Tras años de reclamos, el Plan de Ordenamiento Territorial para Calingasta fue presentado oficialmente, pero el acto estuvo atravesado por la polémica. La herramienta, desarrollada por la Dirección de Planeamiento del Ministerio de Infraestructura, Agua y Energía, busca ordenar el crecimiento de uno de los departamentos con mayor proyección minera de la provincia, aunque su desembarco en la escena pública generó fuertes cuestionamientos políticos.
El encuentro contó con la presencia del director de Planeamiento de la provincia, Federico Manini; el intendente Sebastián Carbajal; y tres de los cinco concejales del departamento: Sebastián Ramos, Nora Olivares y Heber Tapia. También participaron vecinos, referentes de distintos sectores productivos y empresarios.
La elaboración del plan llegó luego de varios intentos frustrados para que el Concejo Deliberante aprobara un ordenamiento territorial propio. La necesidad de contar con una planificación volvió a tomar fuerza en los últimos años a partir del crecimiento de la actividad minera y el desembarco de empresas proveedoras de servicios, además de situaciones que generaron malestar entre los vecinos, como el paso de camiones por la zona urbana vinculados al traslado de mineral desde Hualilán hacia Casposo.
Desde hace tiempo, tanto la ciudadanía como entidades como la Cámara de Servicios Mineros de Calingasta (CASEMICA) vienen planteando la necesidad de establecer reglas claras sobre el uso del suelo, el crecimiento urbano y la localización de actividades económicas para acompañar el desarrollo del departamento.
Con ese objetivo, la Provincia llevó adelante un estudio integral que divide a Calingasta en cuatro microrregiones, identifica las problemáticas específicas de cada zona y propone lineamientos para orientar el desarrollo sostenible del departamento.
En la microrregión Norte, integrada por Villa Nueva, Puchuzum y Villa Corral, el diagnóstico señala una fuerte identidad rural y un importante patrimonio ambiental. Allí viven 402 habitantes y uno de los principales problemas detectados es la migración de jóvenes por la falta de oportunidades educativas y laborales. El estudio también pone el foco en la conservación de los humedales del río Castaño y en el monitoreo de metales pesados presentes en sectores afectados por antiguas explotaciones mineras. Como parte de la planificación se proponen lotes mínimos de 500 metros cuadrados para Villa Nueva, 2.000 para Puchuzum y 1.000 para Villa Corral.

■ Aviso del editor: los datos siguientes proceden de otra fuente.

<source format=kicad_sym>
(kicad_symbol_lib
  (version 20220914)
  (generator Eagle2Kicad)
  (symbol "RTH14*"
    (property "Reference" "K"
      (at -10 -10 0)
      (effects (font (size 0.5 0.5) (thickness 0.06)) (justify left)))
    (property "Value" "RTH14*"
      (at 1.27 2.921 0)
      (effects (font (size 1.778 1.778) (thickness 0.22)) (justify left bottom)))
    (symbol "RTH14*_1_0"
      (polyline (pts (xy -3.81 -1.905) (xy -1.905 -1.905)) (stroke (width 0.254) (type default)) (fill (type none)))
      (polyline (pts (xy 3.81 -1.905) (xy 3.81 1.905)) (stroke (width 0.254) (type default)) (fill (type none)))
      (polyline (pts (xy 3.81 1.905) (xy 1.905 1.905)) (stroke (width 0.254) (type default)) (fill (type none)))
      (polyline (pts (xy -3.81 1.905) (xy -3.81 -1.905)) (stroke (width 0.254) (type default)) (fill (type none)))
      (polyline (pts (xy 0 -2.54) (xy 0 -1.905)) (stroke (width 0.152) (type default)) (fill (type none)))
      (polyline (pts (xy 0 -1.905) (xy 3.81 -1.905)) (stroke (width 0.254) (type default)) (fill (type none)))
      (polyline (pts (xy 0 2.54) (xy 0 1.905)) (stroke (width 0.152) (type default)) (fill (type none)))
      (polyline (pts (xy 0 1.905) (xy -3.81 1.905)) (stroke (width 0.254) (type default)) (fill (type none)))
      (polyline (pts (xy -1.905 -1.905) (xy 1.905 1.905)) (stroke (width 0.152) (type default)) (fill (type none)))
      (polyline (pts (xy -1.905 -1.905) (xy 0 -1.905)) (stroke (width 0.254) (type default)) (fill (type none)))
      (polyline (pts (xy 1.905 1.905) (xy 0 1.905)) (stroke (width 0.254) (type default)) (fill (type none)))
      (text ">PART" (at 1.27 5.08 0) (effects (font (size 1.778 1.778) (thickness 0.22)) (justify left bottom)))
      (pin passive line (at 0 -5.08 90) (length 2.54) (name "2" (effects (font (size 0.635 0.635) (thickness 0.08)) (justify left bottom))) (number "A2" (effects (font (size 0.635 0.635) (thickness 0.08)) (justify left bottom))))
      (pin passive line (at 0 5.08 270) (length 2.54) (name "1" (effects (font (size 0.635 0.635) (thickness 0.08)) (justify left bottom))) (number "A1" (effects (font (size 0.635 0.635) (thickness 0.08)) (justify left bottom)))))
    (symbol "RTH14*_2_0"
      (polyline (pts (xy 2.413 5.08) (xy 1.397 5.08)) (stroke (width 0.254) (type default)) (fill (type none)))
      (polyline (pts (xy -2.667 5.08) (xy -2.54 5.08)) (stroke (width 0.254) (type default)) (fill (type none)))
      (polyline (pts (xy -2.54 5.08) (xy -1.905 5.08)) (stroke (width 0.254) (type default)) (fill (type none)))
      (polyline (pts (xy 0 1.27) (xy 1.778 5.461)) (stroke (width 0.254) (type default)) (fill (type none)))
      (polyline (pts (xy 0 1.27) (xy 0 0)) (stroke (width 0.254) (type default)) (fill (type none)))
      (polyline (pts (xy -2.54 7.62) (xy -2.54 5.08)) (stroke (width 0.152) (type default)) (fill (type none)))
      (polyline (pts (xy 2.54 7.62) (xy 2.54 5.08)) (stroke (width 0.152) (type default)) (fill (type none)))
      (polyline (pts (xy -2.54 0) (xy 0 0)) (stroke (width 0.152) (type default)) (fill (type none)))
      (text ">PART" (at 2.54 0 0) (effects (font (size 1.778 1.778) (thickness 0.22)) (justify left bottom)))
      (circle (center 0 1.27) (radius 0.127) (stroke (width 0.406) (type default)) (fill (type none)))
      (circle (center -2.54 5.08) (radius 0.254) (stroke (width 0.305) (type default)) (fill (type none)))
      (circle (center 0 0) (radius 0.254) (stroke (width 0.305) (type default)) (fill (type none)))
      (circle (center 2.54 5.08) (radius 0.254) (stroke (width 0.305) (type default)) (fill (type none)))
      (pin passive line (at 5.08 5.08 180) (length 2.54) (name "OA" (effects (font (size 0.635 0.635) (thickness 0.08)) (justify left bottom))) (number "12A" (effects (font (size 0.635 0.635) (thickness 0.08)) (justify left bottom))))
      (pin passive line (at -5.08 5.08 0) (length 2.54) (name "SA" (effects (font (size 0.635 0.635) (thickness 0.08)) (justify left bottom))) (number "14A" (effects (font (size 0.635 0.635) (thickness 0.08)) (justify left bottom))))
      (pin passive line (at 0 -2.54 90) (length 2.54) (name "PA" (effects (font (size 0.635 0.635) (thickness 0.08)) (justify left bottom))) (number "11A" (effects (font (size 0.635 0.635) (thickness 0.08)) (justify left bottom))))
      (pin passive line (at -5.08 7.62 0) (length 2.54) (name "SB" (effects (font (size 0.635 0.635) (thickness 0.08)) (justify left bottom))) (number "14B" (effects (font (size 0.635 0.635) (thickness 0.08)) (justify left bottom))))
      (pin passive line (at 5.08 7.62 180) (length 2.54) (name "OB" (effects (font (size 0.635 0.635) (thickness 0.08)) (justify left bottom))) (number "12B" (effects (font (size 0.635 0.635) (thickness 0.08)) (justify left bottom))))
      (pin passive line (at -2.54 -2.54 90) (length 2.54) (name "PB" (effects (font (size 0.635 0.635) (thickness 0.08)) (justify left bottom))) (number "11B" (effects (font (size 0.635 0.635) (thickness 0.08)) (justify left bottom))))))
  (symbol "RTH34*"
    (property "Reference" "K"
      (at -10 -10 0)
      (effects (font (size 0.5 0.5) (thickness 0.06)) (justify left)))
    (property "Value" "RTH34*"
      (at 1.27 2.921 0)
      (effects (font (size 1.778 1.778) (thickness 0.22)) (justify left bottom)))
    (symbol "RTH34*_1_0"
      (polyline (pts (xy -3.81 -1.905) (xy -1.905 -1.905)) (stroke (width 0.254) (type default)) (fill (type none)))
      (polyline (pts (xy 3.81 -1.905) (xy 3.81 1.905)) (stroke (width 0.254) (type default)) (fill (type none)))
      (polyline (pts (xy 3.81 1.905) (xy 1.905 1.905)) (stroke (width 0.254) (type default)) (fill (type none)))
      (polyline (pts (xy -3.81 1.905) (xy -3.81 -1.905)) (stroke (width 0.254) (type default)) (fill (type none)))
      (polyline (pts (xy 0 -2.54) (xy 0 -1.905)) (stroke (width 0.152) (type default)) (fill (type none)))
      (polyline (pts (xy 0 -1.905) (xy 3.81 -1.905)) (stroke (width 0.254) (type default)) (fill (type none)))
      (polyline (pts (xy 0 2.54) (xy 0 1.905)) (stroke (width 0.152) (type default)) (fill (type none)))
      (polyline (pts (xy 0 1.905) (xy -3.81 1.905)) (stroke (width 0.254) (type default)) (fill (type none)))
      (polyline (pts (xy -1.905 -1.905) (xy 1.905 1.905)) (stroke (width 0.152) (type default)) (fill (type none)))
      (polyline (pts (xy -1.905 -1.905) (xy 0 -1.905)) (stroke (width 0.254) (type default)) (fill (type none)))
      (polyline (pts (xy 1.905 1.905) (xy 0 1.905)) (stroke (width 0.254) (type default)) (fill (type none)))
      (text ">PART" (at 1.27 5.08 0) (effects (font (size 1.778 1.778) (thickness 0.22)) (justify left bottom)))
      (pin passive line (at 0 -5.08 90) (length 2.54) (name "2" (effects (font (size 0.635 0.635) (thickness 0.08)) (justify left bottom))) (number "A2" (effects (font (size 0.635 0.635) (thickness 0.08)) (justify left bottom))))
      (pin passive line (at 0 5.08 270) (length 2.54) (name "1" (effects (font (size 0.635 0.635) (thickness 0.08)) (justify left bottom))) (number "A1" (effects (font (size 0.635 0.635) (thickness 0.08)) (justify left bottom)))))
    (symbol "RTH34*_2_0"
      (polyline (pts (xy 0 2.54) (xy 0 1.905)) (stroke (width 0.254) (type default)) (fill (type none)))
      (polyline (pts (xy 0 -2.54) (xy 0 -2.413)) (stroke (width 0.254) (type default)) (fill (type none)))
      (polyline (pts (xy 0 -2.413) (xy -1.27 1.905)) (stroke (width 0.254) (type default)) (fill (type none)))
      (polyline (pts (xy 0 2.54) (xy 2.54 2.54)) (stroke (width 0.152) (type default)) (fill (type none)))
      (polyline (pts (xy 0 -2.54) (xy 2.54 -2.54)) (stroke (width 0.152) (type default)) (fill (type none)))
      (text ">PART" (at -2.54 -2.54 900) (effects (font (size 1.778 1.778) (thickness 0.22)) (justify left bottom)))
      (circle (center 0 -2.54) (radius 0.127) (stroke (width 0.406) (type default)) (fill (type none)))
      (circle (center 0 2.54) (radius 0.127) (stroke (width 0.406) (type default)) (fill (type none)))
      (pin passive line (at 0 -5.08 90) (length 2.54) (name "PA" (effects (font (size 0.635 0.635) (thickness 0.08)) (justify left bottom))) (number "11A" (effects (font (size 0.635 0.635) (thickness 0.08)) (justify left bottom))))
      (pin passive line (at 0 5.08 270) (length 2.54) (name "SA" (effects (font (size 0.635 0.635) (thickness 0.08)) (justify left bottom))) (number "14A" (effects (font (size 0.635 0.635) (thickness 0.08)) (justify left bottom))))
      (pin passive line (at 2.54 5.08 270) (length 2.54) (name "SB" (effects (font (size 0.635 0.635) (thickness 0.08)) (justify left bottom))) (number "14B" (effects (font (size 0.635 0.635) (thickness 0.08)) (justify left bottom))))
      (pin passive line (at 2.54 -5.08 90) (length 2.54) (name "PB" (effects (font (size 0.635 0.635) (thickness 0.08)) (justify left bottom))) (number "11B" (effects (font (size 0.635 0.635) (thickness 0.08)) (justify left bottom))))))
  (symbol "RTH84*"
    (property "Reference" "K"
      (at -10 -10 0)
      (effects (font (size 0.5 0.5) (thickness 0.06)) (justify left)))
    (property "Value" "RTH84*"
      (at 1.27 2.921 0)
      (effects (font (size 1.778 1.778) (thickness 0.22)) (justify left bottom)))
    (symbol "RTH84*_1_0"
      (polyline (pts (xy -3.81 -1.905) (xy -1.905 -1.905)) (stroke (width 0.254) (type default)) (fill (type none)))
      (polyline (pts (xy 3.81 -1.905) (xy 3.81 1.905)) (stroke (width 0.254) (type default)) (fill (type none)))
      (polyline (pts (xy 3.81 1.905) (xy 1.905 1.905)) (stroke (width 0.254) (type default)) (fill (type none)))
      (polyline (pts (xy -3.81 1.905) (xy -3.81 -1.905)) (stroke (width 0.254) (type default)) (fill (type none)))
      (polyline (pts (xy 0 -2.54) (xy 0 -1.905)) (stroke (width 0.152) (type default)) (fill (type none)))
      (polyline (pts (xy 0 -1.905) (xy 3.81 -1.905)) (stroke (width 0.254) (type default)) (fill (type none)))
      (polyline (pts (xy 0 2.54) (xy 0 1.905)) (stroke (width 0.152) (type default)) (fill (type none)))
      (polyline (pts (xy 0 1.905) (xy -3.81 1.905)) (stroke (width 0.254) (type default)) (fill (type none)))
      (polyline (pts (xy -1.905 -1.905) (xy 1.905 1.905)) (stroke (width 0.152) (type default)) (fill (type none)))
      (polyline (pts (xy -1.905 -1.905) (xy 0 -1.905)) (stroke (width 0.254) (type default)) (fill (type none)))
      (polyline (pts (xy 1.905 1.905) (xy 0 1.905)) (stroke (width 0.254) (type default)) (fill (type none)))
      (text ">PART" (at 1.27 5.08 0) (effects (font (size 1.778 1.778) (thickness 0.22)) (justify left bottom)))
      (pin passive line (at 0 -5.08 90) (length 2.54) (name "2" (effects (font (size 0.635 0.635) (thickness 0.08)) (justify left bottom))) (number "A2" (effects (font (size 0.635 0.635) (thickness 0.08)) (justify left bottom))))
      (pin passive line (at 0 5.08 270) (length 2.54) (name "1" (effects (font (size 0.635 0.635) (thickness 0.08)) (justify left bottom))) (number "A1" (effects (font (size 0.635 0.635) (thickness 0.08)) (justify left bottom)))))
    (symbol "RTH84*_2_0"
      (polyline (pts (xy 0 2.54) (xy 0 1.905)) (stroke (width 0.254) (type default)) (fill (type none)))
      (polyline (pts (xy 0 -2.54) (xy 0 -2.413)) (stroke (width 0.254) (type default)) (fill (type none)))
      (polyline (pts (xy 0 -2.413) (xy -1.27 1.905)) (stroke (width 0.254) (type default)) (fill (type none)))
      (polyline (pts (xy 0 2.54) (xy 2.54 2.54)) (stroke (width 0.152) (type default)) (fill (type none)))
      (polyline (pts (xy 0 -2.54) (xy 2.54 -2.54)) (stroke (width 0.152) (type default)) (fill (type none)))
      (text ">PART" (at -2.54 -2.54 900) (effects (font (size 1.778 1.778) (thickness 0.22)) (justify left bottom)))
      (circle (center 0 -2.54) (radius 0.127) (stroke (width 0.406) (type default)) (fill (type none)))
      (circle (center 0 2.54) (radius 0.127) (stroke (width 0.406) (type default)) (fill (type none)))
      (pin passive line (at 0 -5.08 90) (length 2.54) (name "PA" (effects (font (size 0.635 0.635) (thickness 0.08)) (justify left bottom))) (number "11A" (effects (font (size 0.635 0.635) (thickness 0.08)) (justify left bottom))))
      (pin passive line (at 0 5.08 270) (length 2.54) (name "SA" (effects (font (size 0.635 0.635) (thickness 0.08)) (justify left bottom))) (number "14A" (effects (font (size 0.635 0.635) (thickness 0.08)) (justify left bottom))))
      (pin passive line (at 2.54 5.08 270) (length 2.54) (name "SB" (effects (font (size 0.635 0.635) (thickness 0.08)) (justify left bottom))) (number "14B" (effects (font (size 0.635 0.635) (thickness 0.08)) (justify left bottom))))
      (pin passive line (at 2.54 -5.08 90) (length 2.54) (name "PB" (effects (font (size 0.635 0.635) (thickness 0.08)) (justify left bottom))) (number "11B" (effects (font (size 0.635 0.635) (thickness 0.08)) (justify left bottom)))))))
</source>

La microrregión Centro-Este comprende La Isla, Alcaparrosa, Colón e Hilario, donde residen 375 habitantes distribuidos sobre la Ruta Nacional 149. Allí se detectaron problemas de acceso al agua potable, ausencia de espacios públicos y una marcada desigualdad de género en el mercado laboral. El informe también plantea potenciar el valor turístico de las Ruinas de Hilario y del Cerro Alcázar para que la actividad genere un mayor impacto económico en esas localidades.
Por su parte, la microrregión Centro-Oeste, integrada por Villa Calingasta y Tamberías, concentra el 40,5% de la población departamental, con alrededor de 3.700 habitantes. El documento advierte sobre viviendas con deficiencias constructivas, problemas de regularización dominial y expansión urbana en zonas con riesgo de aluviones, como ocurre en sectores del barrio Alto Verde. Entre las propuestas figura densificar las áreas urbanas ya consolidadas, ocupar terrenos baldíos con servicios y fijar lotes mínimos de 600 metros cuadrados para las zonas residenciales.
El estudio también identifica cinco grandes unidades ambientales de planificación para todo el departamento y advierte sobre desafíos comunes, como la presencia de fallas geológicas activas, el riesgo de aluviones, la escasa conectividad telefónica y de internet fuera de los principales centros urbanos y la necesidad de proteger las vegas de altura, consideradas reservas estratégicas de agua para el sistema hidrológico de Calingasta.
Sin embargo, la presentación del trabajo terminó dominada por la discusión política.
Durante el encuentro, el exsecretario de Hacienda de la gestión de Jorge Castañeda y actual referente del peronismo calingastino con aspiraciones para las elecciones de 2027, Adolfo Medalla, cuestionó distintos aspectos del proyecto y pidió suspender la reunión al considerar que el plan todavía carecía de definiciones suficientes.
El momento de mayor tensión se produjo cuando una empresaria del sector turístico tomó la palabra y advirtió que estaba siendo filmada por Medalla durante su intervención. "No me filmés", le reclamó, según relataron asistentes al encuentro.
El intercambio fue subiendo de tono hasta que, de acuerdo con quienes participaron de la reunión, algunos de los videos registrados durante ese momento habrían sido eliminados.
Pese al cruce inicial por los videos, el Concejo Deliberante habría asumido la responsabilidad de tratar el proyecto que ya tiene muchos intentos fallidos en el cuerpo deliberativo.